*Texte proposé*.

ART | CRITIQUE

Par nature

PJérôme Gulon
@12 Oct 2012

«Par Nature» se présente comme un parcours à la fois récréatif et intelligent, où le spectateur est bien souvent amené à jouer un rôle actif dans les œuvres proposées. Celles-ci apparaissent comme de véritables métaphores interrogeant le concept de «retour à la nature», aujourd’hui brandi comme un nouvel idéal dans nos sociétés post-industrielles.

Les premières œuvres que l’on découvre sous la nef du Centquatre sont de dimensions carrément grandioses et sondent notre rapport à la nature.
Tout d’abord, l’installation I Am Free de Moataz Nasr apparaît comme une grande pyramide blanche composée de marches, que nous sommes invités à gravir peu à peu (du moins pour ceux qui ne souffrent pas de vertige), pour finalement en atteindre le sommet et pouvoir y déployer nos ailes au-dessus des spectateurs. En effet, une paire d’ailes majestueuses est dessinée tout au haut de la pyramide avec un néon formant la phrase «I Am Free» et, une fois que nous avons gravi le dernier échelon, nous pouvons étendre nos bras contre le mur de l’installation, comme si ceux-ci se transformaient en ailes.

Moataz Nasr reprend ainsi la structure typiquement égyptienne qu’est la pyramide. Mais cette pyramide n’apparaît plus comme le tombeau des pharaons qui, une fois morts, entraient en contact avec des dieux ayant une apparence mi humaine mi animale (on peut d’autant plus penser aux dieux Ra ou Thot qui sont représentés avec des têtes d’oiseau). Cette pyramide semble toutefois garder un certain lien avec la quête de transcendance, puisque nous nous élevons petit-à-petit au-dessus du sol, pour finalement fusionner avec des ailes d’oiseau, éminent symbole de liberté. De plus, nous sommes invités à nous faire photographier en haut de la pyramide, comme pour nous offrir un semblant d’immortalité à travers notre image restant gravée sur le cliché. Alors, le vrai retour à la nature, est-ce redécouvrir une liberté originelle et s’affranchir de nos soucis modernes et s’élever au-dessus de nos basses préoccupations matérielles? Et cette «nature» à laquelle on se réfère tant, est-elle en elle-même immortelle?

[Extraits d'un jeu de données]

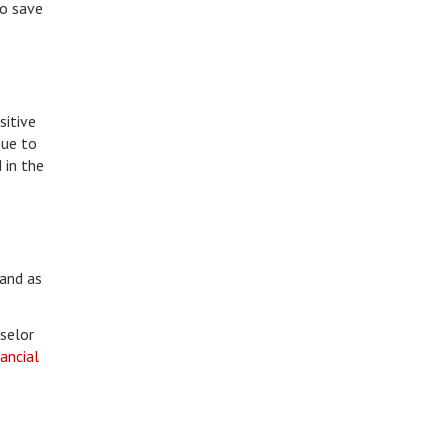
to save
sitive
nue to
 in the
 and as
nselor
nancial
.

*Travail demandé*.
Reprenez la critique de l'exposition « Par Nature » juste après sa dernière phrase. Vous n'aurez pas besoin des enregistrements.

*Réponse attendue*.
L’installation de Gu Dexin nous ramène dans une dimension plus terre-à-terre: un vieux rouleau compresseur tout amoché se trouve planté au milieu d’un immense parterre de pommes en train de moisir, et dont l’odeur rance pique les narines. Ces fruits en train de pourrir évoquent immanquablement la démesure de nos sociétés post-industrielles qui connaissent l’abondance depuis la révolution industrielle, avec sa mécanisation et ses engrais, qui permirent de doper la production agricole.
Nous nous retrouvons certes face à la question du gaspillage et du surplus de production agricole, où les pommes au sol nous rappellent les fruits et légumes que les agriculteurs déversent sur les routes lors de manifestations, et qu’ils écrabouillent, brûlent ou laissent moisir, en signe de contestation.
Cette quantité prodigieuse de pommes fait également penser au concept d’«arraisonnement» de la nature, concept qui tend à dénoncer la violence que désormais nous lui imposons. Car cette nature que nous «arraisonnons» grâce à la puissance technique de nos inventions, nous parait désormais fragile, et devient alors objet de responsabilité. L’arraisonnement, qui vise à soutirer un maximum de ressources à la nature, comme si elle était inépuisable et disponible à volonté, nous apprend finalement que celle-ci n’est plus immortelle et souveraine comme le chœur de l’Antigone de Sophocle le chantait d’antan.

Céleste Boursier-Mougenot quant à lui, nous invite à pénétrer dans un drôle de voilière où les mandarins voletant ne se contentent pas que de chantonner et gazouiller. L’installation From Here to Ear se présente effectivement comme un parcours ludique et poétique, au cours duquel nous rencontrons plusieurs éléments clés: des nids d’oiseaux suspendus au plafond, des guitares électriques et des basses reliées à des amplis, et fixées sur des pieds à l’horizontale, ainsi que des cymbales renversées, posées au sol, et servant par là de gamelle pour les mandarins.
Ainsi, ces jolis petits mandarins aux joues orangées voltigent élégamment, nous frôlent parfois, et finissent par atterrir sur les manches des instruments. Là, leurs griffes, pinçant les cordes, font résonner des sons de guitare et de basse. Et ce qu’il y a de plus amusant pour le spectateur, c’est alors de se rendre compte que sa petite promenade aura nécessairement des incidences sur le cours des événements et de la «partition musicale». En effet, s’il se rapproche des oiseaux en train de picorer leurs graines dans une cymbale, des dizaines de petits volatiles vont aussitôt décoller et partir à tire-d’aile vers les guitares qui leur servent de perchoir.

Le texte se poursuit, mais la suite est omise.